Allianz profitiert im ersten Halbjahr von Risiko-Optimierung

Wien (OTS) - Die Allianz Gruppe in Österreich hat die Qualität ihrer Resultate im Kerngeschäft weiter verbessert und damit im ersten Halbjahr 2005 das versicherungstechnische Ergebnis nahezu verdoppelt. Zusätzlich unterstützt haben der auch witterungsbedingt günstige Schadenverlauf und die anhaltend freundliche Stimmung an den Kapitalmärkten.

Die weitgehend abgeschlossenen Maßnahmen zur Optimierung des Risiko-Portfolios tragen für die Allianz Gruppe in Österreich Früchte. Das versicherungstechnische Ergebnis stieg im ersten Halbjahr um 93,9 Prozent auf 31,6 Millionen Euro. Und das Ergebnis der gewöhnlichen Geschäftstätigkeit (EGT) verzeichnete durch anhaltend positive Impulse von der Veranlagungsseite gegenüber der Vorjahresperiode sogar ein Plus von 163,9 Prozent auf 111,9 Millionen Euro. Neben dem auch witterungsbedingt günstigen Schadenverlauf ist diese nochmalige Ergebnisverbesserung wesentlich von der anhaltend freundlichen Stimmung an den Kapitalmärkten getragen, wobei sich insbesondere die weiterhin starke Position der Allianz auf dem Wiener Aktienmarkt positiv ausgewirkt hat.

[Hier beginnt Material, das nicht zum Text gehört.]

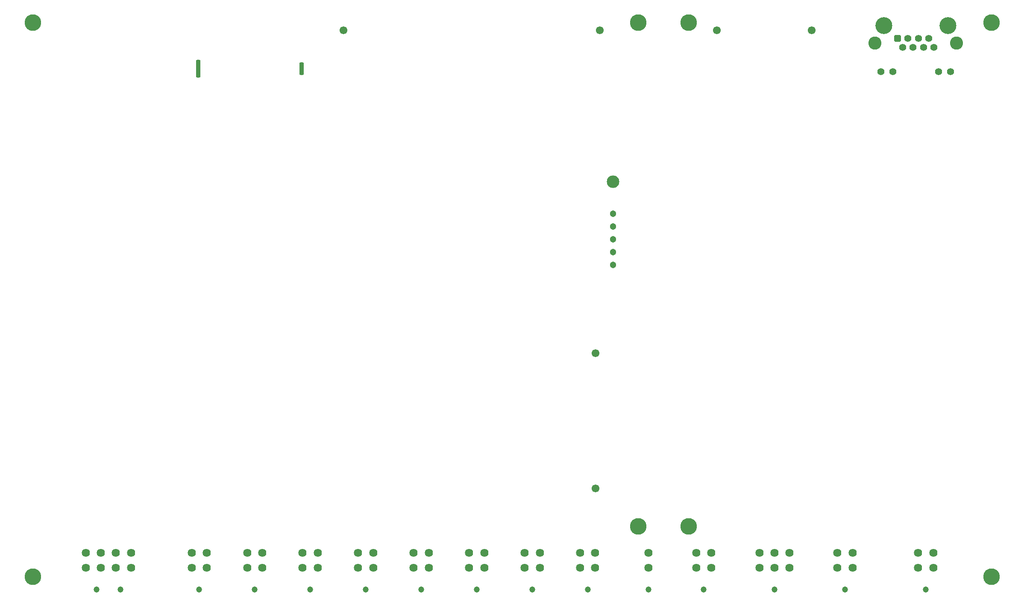
<source format=gbr>
G04*
G04 #@! TF.GenerationSoftware,Altium Limited,Altium Designer,23.4.1 (23)*
G04*
G04 Layer_Color=16711935*
%FSLAX44Y44*%
%MOMM*%
G71*
G04*
G04 #@! TF.SameCoordinates,210523F5-4B5D-4388-949E-6639FD9C488E*
G04*
G04*
G04 #@! TF.FilePolarity,Negative*
G04*
G01*
G75*
G04:AMPARAMS|DCode=208|XSize=1.4016mm|YSize=1.4016mm|CornerRadius=0.3758mm|HoleSize=0mm|Usage=FLASHONLY|Rotation=180.000|XOffset=0mm|YOffset=0mm|HoleType=Round|Shape=RoundedRectangle|*
%AMROUNDEDRECTD208*
21,1,1.4016,0.6500,0,0,180.0*
21,1,0.6500,1.4016,0,0,180.0*
1,1,0.7516,-0.3250,0.3250*
1,1,0.7516,0.3250,0.3250*
1,1,0.7516,0.3250,-0.3250*
1,1,0.7516,-0.3250,-0.3250*
%
%ADD208ROUNDEDRECTD208*%
%ADD209C,1.4016*%
%ADD210C,3.3516*%
%ADD211C,2.6016*%
%ADD212C,2.4916*%
%ADD213C,1.3016*%
%ADD214C,1.5516*%
%ADD215C,1.2032*%
%ADD216C,1.6256*%
G04:AMPARAMS|DCode=217|XSize=3.5016mm|YSize=0.9016mm|CornerRadius=0.2508mm|HoleSize=0mm|Usage=FLASHONLY|Rotation=270.000|XOffset=0mm|YOffset=0mm|HoleType=Round|Shape=RoundedRectangle|*
%AMROUNDEDRECTD217*
21,1,3.5016,0.4000,0,0,270.0*
21,1,3.0000,0.9016,0,0,270.0*
1,1,0.5016,-0.2000,-1.5000*
1,1,0.5016,-0.2000,1.5000*
1,1,0.5016,0.2000,1.5000*
1,1,0.5016,0.2000,-1.5000*
%
%ADD217ROUNDEDRECTD217*%
G04:AMPARAMS|DCode=218|XSize=2.5016mm|YSize=0.9016mm|CornerRadius=0.2508mm|HoleSize=0mm|Usage=FLASHONLY|Rotation=270.000|XOffset=0mm|YOffset=0mm|HoleType=Round|Shape=RoundedRectangle|*
%AMROUNDEDRECTD218*
21,1,2.5016,0.4000,0,0,270.0*
21,1,2.0000,0.9016,0,0,270.0*
1,1,0.5016,-0.2000,-1.0000*
1,1,0.5016,-0.2000,1.0000*
1,1,0.5016,0.2000,1.0000*
1,1,0.5016,0.2000,-1.0000*
%
%ADD218ROUNDEDRECTD218*%
%ADD219C,3.3016*%
D208*
X1764300Y1118750D02*
D03*
D209*
X1835700Y1100950D02*
D03*
X1774500D02*
D03*
X1825500Y1118750D02*
D03*
X1784700D02*
D03*
X1815300Y1100950D02*
D03*
X1794900D02*
D03*
X1805100Y1118750D02*
D03*
X1868600Y1052750D02*
D03*
X1731400D02*
D03*
X1845700D02*
D03*
X1754300D02*
D03*
D210*
X1736500Y1144150D02*
D03*
X1863500D02*
D03*
D211*
X1718750Y1109850D02*
D03*
X1881250D02*
D03*
D212*
X1200000Y834300D02*
D03*
D213*
Y720000D02*
D03*
Y745400D02*
D03*
Y770800D02*
D03*
Y694600D02*
D03*
Y669200D02*
D03*
D214*
X1174000Y1135000D02*
D03*
X666000D02*
D03*
X1165000Y226000D02*
D03*
Y494000D02*
D03*
X1406000Y1135000D02*
D03*
X1594000D02*
D03*
D215*
X223500Y25000D02*
D03*
X176500D02*
D03*
X1520000D02*
D03*
X1380000D02*
D03*
X1270000D02*
D03*
X380000D02*
D03*
X490000D02*
D03*
X600000D02*
D03*
X710000D02*
D03*
X820000D02*
D03*
X930000D02*
D03*
X1040000D02*
D03*
X1150000D02*
D03*
X1660000D02*
D03*
X1820000D02*
D03*
D216*
X244960Y68180D02*
D03*
X214990D02*
D03*
X185010D02*
D03*
X155040D02*
D03*
Y98150D02*
D03*
X185010D02*
D03*
X214990D02*
D03*
X244960D02*
D03*
X1549840D02*
D03*
X1520000D02*
D03*
X1490160D02*
D03*
Y68180D02*
D03*
X1520000D02*
D03*
X1549840D02*
D03*
X1394990D02*
D03*
X1365010D02*
D03*
Y98150D02*
D03*
X1394990D02*
D03*
X1270000D02*
D03*
Y68180D02*
D03*
X394990D02*
D03*
X365010D02*
D03*
Y98150D02*
D03*
X394990D02*
D03*
X504990Y68180D02*
D03*
X475010D02*
D03*
Y98150D02*
D03*
X504990D02*
D03*
X614990Y68180D02*
D03*
X585010D02*
D03*
Y98150D02*
D03*
X614990D02*
D03*
X724990Y68180D02*
D03*
X695010D02*
D03*
Y98150D02*
D03*
X724990D02*
D03*
X834990Y68180D02*
D03*
X805010D02*
D03*
Y98150D02*
D03*
X834990D02*
D03*
X944990Y68180D02*
D03*
X915010D02*
D03*
Y98150D02*
D03*
X944990D02*
D03*
X1054990Y68180D02*
D03*
X1025010D02*
D03*
Y98150D02*
D03*
X1054990D02*
D03*
X1164990Y68180D02*
D03*
X1135010D02*
D03*
Y98150D02*
D03*
X1164990D02*
D03*
X1674990Y68180D02*
D03*
X1645010D02*
D03*
Y98150D02*
D03*
X1674990D02*
D03*
X1834990Y68180D02*
D03*
X1805010D02*
D03*
Y98150D02*
D03*
X1834990D02*
D03*
D217*
X377650Y1058863D02*
D03*
D218*
X582650D02*
D03*
D219*
X1950000Y1150000D02*
D03*
Y50000D02*
D03*
X50000D02*
D03*
Y1150000D02*
D03*
X1350000D02*
D03*
Y150000D02*
D03*
X1250000D02*
D03*
Y1150000D02*
D03*
M02*

</source>
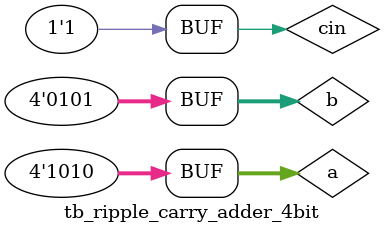
<source format=v>
`timescale 1ns/1ns
module tb_ripple_carry_adder_4bit;
    reg [3:0] a, b;
    reg cin;
    wire [3:0] sum;
    wire cout;

    ripple_carry_adder_4bit dut(
        .a(a),
        .b(b),
        .cin(cin),
        .sum(sum),
        .cout(cout)
    );

    initial begin
      $monitor("Time = %0t : a = %b, b = %b, cin = %b, sum = %b, cout = %b", $time, a, b, cin, sum, cout);

      //Case 1
      a = 4'b0001;
      b = 4'b0011;
      cin = 0;
      #10;

      //Case 2
      a = 4'b0101;
      b = 4'b0011;
      cin = 0;
      #10;

      //Case 3
      a = 4'b1111;
      b = 4'b1111;
      cin = 1;
      #10;

      //Case 4
      a = 4'b1010;
      b = 4'b0101;
      cin = 1;
      #10;
    end
endmodule
</source>
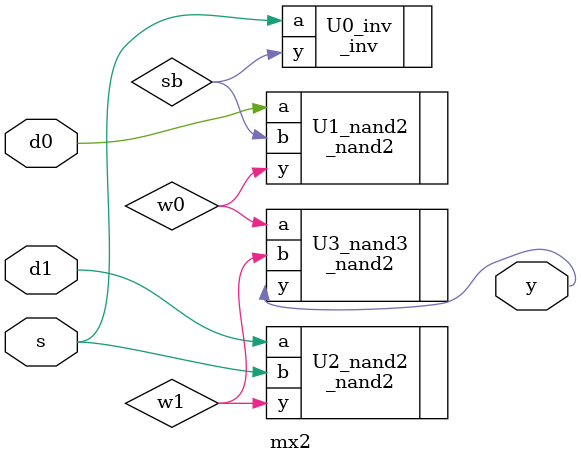
<source format=v>
module mx2(d0, d1, s, y);      //2 to 1 mx
	input    d0, d1;				 //2 inputs		
	input    s;						 // input s
	output    y;					 // output y

	wire sb, w0, w1;				 // 3 wires
	
	_inv     U0_inv(.a(s), .y(sb));					// instance by using _inv and 3 _nand2
	_nand2   U1_nand2(.a(d0), .b(sb), .y(w0));
	_nand2   U2_nand2(.a(d1), .b(s), .y(w1));
	_nand2   U3_nand3(.a(w0), .b(w1), .y(y));
	
endmodule

</source>
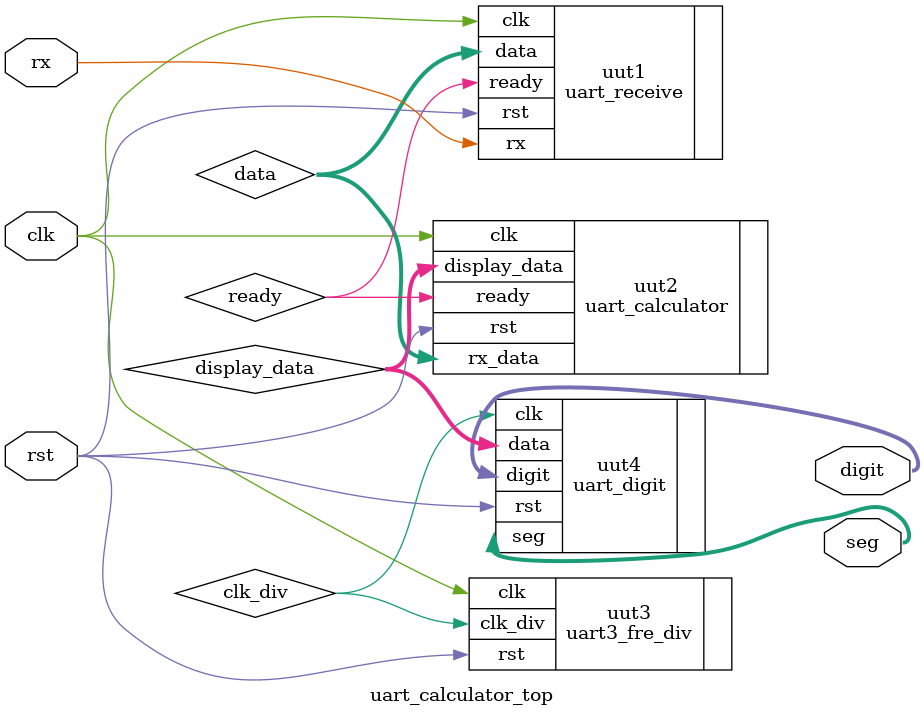
<source format=v>
`include "uart_receive.v"
`include "uart_calculator.v"
`include "uart3_fre_div.v"
`include "uart_digit.v"
module uart_calculator_top(
    input clk,
    input rst,
    input rx,
    output [7:0] seg,
    output [3:0] digit
);

wire [7:0] data;
wire ready;
uart_receive uut1(
    .clk(clk),
    .rst(rst),
    .rx(rx),
    .data(data),
    .ready(ready)
);

wire [15:0] display_data;
uart_calculator uut2(
    .clk(clk),
    .rst(rst),
    .ready(ready),
    .rx_data(data),
    .display_data(display_data)
);

wire clk_div;
uart3_fre_div uut3(
    .clk(clk),
    .rst(rst),
    .clk_div(clk_div)
);

uart_digit uut4(
    .clk(clk_div),
    .rst(rst),
    .data(display_data),
    .digit(digit),
    .seg(seg)
);









endmodule
</source>
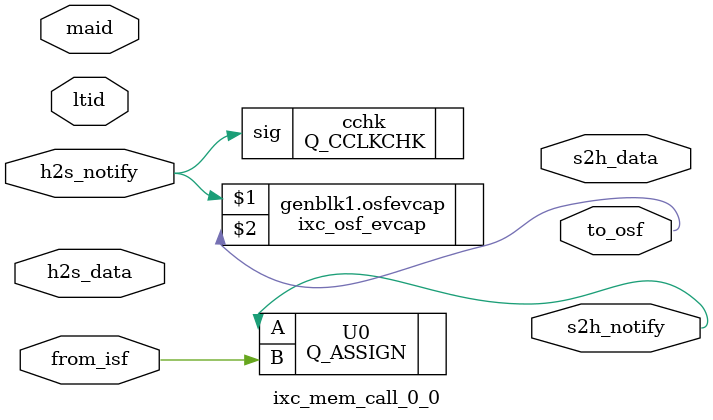
<source format=v>

`ifndef _2_                      
`ifdef CBV                      
`define _2_                      
`else                      
`define _2_ (* _2_state_ *)                      
`endif                      
`endif
`_2_ (* upf_always_on = 1 *) 
module ixc_mem_call_0_0 ( s2h_notify, s2h_data, from_isf, h2s_notify, h2s_data, 
	to_osf, maid, ltid);
// pragma CVASTRPROP MODULE HDLICE HDL_MODULE_ATTRIBUTE "0 vlog"
output s2h_notify;
`_2_ output [0:0] s2h_data;
input from_isf;
input h2s_notify;
`_2_ input [0:0] h2s_data;
output to_osf;
`_2_ input [0:0] maid;
`_2_ input [0:0] ltid;
wire callEvent;
`_2_ wire osfBusy;
`_2_ wire isfBusy;
`_2_ wire [31:0] s2hmport;
`_2_ wire [31:0] s2hxtail;
`_2_ wire s2hmark;
`_2_ wire s2hmarkN;
`_2_ wire ns2hd;
`_2_ wire [31:0] h2smport;
`_2_ wire nh2sd;
`_2_ wire h2s_notifyOv;
`_2_ wire [0:0] wptr;
`_2_ wire [0:0] rptr;
`_2_ wire [1:0] h2sstate;
`_2_ wire [1:0] s2hstate;
Q_ASSIGN U0 ( .B(from_isf), .A(s2h_notify));
Q_NOT_TOUCH _zzqnthw ( .sig());
Q_CCLKCHK cchk ( .sig(h2s_notify));
ixc_osf_evcap \genblk1.osfevcap ( h2s_notify, to_osf);
// pragma CVASTRPROP MODULE HDLICE HDL_TEMPLATE "ixc_mem_call"
// pragma CVASTRPROP MODULE HDLICE HDL_TEMPLATE_LIB "IXCOM_TEMP_LIBRARY"
// pragma CVASTRPROP MODULE HDLICE PROP_IXCOM_MOD TRUE
endmodule

</source>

In Schaden/Unfall hat das Verhältnis zwischen eingenommenen Prämien sowie Leistungen und Verwaltungskosten, die so genannte Combined Ratio, in den ersten sechs Monaten des laufenden Jahres 94,6 Prozent betragen und wurde damit gegenüber dem ersten Quartal um weitere 0,3 Prozentpunkte verbessert. "Damit sind wir auf gutem Weg, die Combined Ratio auch für das Gesamtjahr 2005 wie geplant unter 95 Prozent zu drücken", sagte Vorstandsvorsitzender Dr. Wolfram Littich. Für 2004 hatte die Allianz eine Combined Ratio von 96,5 Prozent ausgewiesen.

Nach International Financial Reporting Standards (IFRS) wurden die abgegrenzten Bruttoprämien im Jahresabstand insgesamt um 0,7 Prozent auf 610,2 Millionen Euro gesteigert. Dabei erhöhten sich die Prämieneinnahmen in Schaden/Unfall um 2,5 Prozent auf 444,8 Millionen Euro. Das Prämienvolumen in der Krankenversicherung hat um 8,1 Prozent auf 17,3 Millionen Euro zugenommen. In der Lebensversicherung nahm durch rückläufige Einmalerläge das Prämienvolumen um 5,0 Prozent auf 148,1 Millionen Euro ab.

Die Bruttoaufwendungen für Versicherungsfälle nahmen im ersten Halbjahr 2005 im Bereich Schaden-/Unfallversicherung um 21,3 Prozent auf 300,2 Millionen Euro ab, und die Leistungen in der Krankenversicherung stiegen um 12,1 Prozent auf 11,1 Millionen Euro. In der Lebensversicherung sanken die Auszahlungen um 21,4 Prozent auf 111,5 Millionen Euro.